### What the task requires
Every line in the data below from the one containing "- Disabled fields" down to the one containing "- 21 Project: Skill-SharingWebsite", both included, must be retyped exactly; no other line is to appear.

[Opening Dataset extract section]

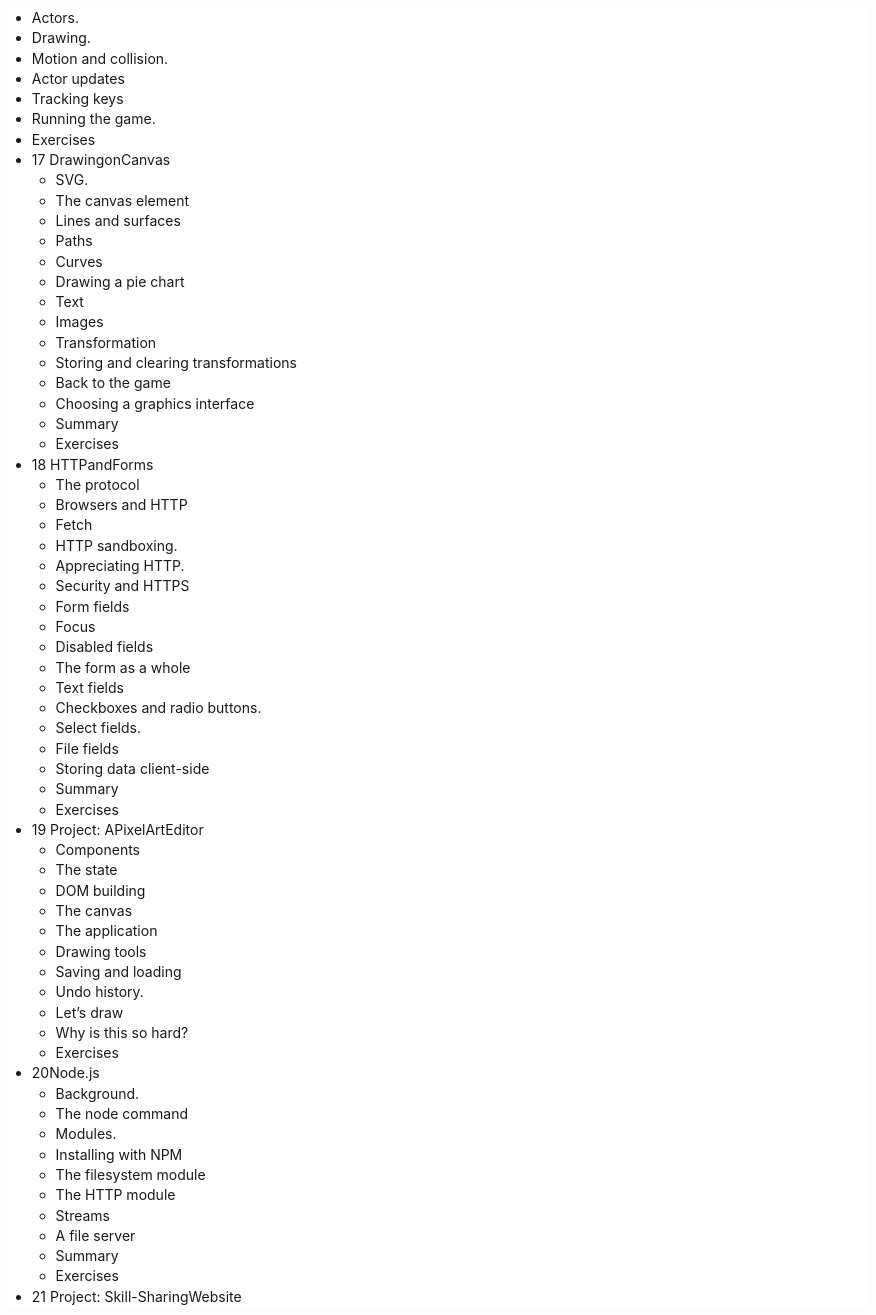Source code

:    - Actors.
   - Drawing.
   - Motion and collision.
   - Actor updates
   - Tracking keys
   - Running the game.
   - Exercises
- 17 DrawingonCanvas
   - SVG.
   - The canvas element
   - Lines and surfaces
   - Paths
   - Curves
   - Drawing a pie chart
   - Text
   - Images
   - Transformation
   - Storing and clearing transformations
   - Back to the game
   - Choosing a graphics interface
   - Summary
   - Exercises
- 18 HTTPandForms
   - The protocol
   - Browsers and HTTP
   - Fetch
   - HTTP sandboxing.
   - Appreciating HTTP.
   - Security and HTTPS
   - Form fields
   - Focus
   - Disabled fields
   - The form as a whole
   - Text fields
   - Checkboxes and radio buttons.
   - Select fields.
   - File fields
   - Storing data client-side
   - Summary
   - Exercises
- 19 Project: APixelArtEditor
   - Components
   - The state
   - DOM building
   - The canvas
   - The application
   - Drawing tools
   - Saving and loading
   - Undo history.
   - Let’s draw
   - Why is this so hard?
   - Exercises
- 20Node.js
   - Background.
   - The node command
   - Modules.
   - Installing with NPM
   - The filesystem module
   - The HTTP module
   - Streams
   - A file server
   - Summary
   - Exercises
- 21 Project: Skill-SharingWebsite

[Closing Dataset extract section]
[Opening Dataset extract section]

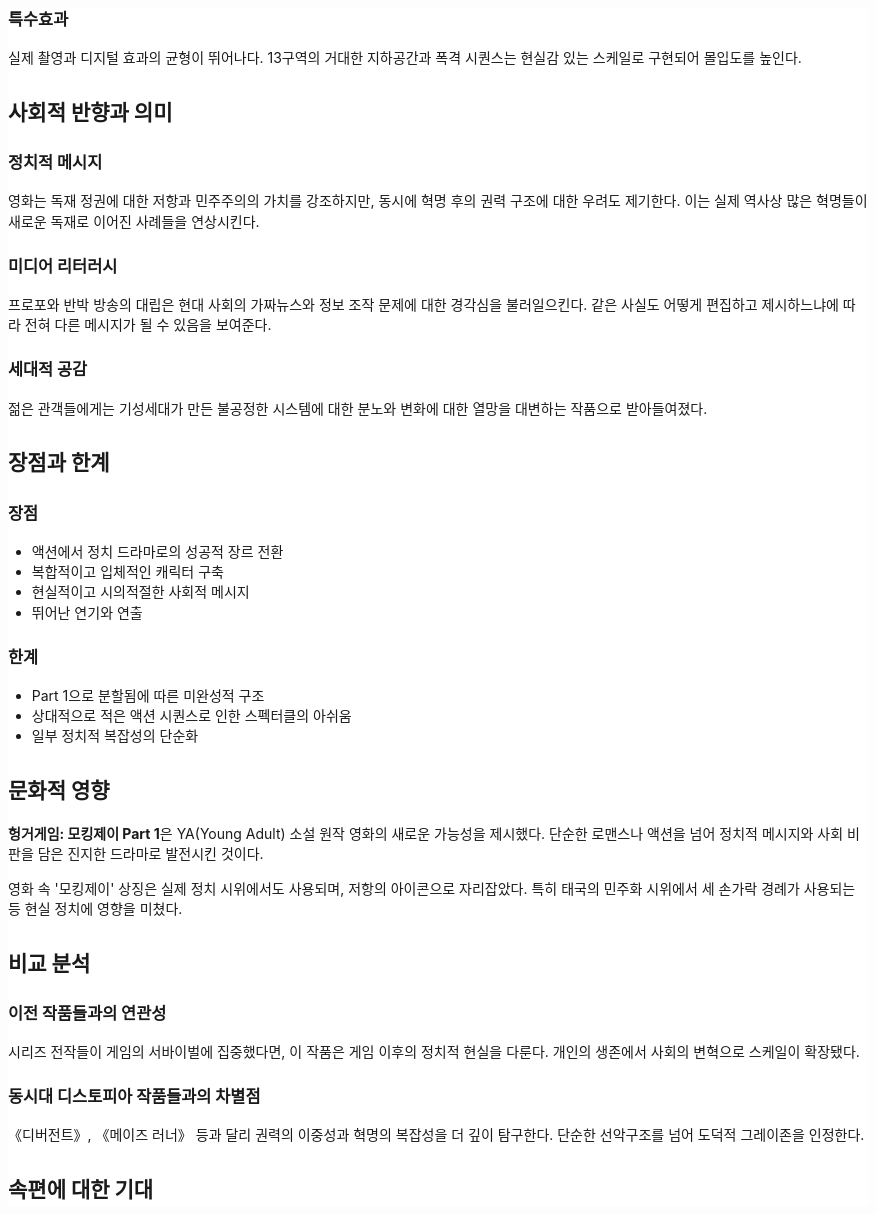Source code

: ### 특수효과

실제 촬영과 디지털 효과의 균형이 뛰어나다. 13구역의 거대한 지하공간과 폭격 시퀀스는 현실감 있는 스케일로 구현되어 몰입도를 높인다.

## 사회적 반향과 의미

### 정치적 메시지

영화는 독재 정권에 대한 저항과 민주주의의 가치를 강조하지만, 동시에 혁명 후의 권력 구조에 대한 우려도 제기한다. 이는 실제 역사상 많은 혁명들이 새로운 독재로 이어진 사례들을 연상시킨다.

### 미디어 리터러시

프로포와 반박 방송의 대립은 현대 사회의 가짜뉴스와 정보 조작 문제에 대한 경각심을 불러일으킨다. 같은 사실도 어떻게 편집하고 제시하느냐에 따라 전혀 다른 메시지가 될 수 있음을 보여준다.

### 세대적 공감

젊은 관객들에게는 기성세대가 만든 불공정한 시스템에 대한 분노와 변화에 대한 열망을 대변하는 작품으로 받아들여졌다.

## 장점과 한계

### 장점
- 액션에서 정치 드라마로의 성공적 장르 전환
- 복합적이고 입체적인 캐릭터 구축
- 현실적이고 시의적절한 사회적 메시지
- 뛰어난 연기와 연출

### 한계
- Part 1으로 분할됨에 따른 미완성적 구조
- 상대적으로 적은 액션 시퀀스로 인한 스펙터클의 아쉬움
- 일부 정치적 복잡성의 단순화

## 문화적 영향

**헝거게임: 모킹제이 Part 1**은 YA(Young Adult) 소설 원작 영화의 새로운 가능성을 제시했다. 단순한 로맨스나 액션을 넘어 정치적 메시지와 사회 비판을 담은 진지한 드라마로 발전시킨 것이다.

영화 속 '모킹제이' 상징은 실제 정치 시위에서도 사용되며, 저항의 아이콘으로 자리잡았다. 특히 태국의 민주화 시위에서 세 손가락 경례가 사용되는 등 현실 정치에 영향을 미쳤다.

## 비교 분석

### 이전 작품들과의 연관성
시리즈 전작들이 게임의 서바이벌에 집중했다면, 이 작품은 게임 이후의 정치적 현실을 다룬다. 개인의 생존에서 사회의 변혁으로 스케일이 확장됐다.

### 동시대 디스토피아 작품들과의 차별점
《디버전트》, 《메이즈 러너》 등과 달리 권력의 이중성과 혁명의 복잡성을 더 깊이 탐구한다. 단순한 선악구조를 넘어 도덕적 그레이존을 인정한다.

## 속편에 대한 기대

[Closing Dataset extract section]
[Opening Dataset extract section]

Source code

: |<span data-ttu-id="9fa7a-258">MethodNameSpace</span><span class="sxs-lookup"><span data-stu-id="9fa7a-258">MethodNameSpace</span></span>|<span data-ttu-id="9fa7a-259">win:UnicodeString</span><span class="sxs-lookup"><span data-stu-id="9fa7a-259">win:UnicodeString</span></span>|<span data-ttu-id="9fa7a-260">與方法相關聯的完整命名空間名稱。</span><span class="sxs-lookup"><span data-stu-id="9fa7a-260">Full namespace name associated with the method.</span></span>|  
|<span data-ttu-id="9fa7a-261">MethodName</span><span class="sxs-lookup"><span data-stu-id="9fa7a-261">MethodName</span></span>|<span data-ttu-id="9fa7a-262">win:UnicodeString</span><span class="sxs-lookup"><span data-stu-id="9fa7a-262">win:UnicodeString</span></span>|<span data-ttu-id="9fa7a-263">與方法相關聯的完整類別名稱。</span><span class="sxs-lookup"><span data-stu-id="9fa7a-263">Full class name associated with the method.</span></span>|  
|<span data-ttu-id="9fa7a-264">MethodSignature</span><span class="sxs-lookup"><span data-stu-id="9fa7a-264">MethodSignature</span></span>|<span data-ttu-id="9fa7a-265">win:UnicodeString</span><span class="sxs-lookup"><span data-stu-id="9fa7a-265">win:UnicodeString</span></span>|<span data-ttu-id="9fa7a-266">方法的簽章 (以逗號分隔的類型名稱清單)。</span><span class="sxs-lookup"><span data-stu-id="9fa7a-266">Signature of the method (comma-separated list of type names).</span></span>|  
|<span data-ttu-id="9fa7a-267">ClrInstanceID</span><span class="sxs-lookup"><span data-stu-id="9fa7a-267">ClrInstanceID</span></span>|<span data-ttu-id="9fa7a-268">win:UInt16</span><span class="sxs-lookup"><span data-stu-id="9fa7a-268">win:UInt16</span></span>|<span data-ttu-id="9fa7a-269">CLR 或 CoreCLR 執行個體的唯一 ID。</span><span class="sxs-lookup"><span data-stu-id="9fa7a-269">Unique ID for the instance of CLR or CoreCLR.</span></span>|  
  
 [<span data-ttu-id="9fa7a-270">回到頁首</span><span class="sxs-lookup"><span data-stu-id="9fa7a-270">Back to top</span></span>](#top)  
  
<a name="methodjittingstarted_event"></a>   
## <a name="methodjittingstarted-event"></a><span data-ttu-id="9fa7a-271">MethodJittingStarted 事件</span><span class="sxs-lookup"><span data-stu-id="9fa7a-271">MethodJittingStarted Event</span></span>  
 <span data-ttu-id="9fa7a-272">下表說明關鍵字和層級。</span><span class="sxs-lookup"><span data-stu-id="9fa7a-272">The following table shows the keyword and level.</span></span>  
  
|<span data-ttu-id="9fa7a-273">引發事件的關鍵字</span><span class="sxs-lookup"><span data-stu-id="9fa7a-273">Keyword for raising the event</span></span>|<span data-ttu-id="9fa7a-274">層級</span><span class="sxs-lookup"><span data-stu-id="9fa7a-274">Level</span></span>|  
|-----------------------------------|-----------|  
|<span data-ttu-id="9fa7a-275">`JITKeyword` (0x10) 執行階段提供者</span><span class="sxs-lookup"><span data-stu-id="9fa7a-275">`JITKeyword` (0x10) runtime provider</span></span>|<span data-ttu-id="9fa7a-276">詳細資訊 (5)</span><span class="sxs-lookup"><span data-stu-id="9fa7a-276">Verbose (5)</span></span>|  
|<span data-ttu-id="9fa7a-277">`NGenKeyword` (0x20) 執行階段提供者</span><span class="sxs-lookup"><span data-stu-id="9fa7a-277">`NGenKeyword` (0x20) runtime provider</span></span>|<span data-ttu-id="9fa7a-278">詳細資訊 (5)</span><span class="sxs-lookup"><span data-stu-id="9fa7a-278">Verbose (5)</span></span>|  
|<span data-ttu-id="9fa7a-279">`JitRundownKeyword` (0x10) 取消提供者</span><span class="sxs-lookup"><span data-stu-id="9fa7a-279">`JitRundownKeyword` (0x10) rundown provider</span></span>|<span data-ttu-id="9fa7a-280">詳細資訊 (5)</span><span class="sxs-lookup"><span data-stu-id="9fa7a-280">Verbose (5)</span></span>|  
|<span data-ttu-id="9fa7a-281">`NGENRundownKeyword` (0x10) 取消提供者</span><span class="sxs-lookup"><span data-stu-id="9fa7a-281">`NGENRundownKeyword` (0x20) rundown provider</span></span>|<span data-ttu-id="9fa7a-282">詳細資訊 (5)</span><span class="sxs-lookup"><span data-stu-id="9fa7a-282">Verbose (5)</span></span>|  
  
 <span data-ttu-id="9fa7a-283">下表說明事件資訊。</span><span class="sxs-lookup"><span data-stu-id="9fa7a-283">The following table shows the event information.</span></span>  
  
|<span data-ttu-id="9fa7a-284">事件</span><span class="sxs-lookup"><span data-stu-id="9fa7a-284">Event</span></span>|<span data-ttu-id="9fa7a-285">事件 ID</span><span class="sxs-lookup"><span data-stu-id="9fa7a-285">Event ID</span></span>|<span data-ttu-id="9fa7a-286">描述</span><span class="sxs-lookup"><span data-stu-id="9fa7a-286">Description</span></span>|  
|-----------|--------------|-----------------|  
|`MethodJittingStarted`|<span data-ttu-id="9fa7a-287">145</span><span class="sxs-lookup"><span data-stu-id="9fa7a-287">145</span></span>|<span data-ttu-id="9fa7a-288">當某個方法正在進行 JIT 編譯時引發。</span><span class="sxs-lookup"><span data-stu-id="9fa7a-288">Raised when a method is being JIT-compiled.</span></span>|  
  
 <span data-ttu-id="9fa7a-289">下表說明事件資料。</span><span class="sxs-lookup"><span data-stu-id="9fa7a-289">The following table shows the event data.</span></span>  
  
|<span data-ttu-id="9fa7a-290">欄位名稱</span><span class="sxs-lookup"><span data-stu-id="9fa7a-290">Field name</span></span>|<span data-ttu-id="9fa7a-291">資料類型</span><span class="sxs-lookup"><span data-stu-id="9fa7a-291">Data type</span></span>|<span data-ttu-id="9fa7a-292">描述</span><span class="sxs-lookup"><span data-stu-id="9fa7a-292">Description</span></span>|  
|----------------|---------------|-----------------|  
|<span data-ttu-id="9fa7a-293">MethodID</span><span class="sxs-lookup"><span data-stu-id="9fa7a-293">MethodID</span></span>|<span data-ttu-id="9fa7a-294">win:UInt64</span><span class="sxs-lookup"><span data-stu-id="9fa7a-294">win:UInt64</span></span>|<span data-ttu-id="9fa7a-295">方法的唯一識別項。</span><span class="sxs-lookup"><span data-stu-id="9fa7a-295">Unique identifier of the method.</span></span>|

[Closing Dataset extract section]

### Output below
   - Disabled fields
   - The form as a whole
   - Text fields
   - Checkboxes and radio buttons.
   - Select fields.
   - File fields
   - Storing data client-side
   - Summary
   - Exercises
- 19 Project: APixelArtEditor
   - Components
   - The state
   - DOM building
   - The canvas
   - The application
   - Drawing tools
   - Saving and loading
   - Undo history.
   - Let’s draw
   - Why is this so hard?
   - Exercises
- 20Node.js
   - Background.
   - The node command
   - Modules.
   - Installing with NPM
   - The filesystem module
   - The HTTP module
   - Streams
   - A file server
   - Summary
   - Exercises
- 21 Project: Skill-SharingWebsite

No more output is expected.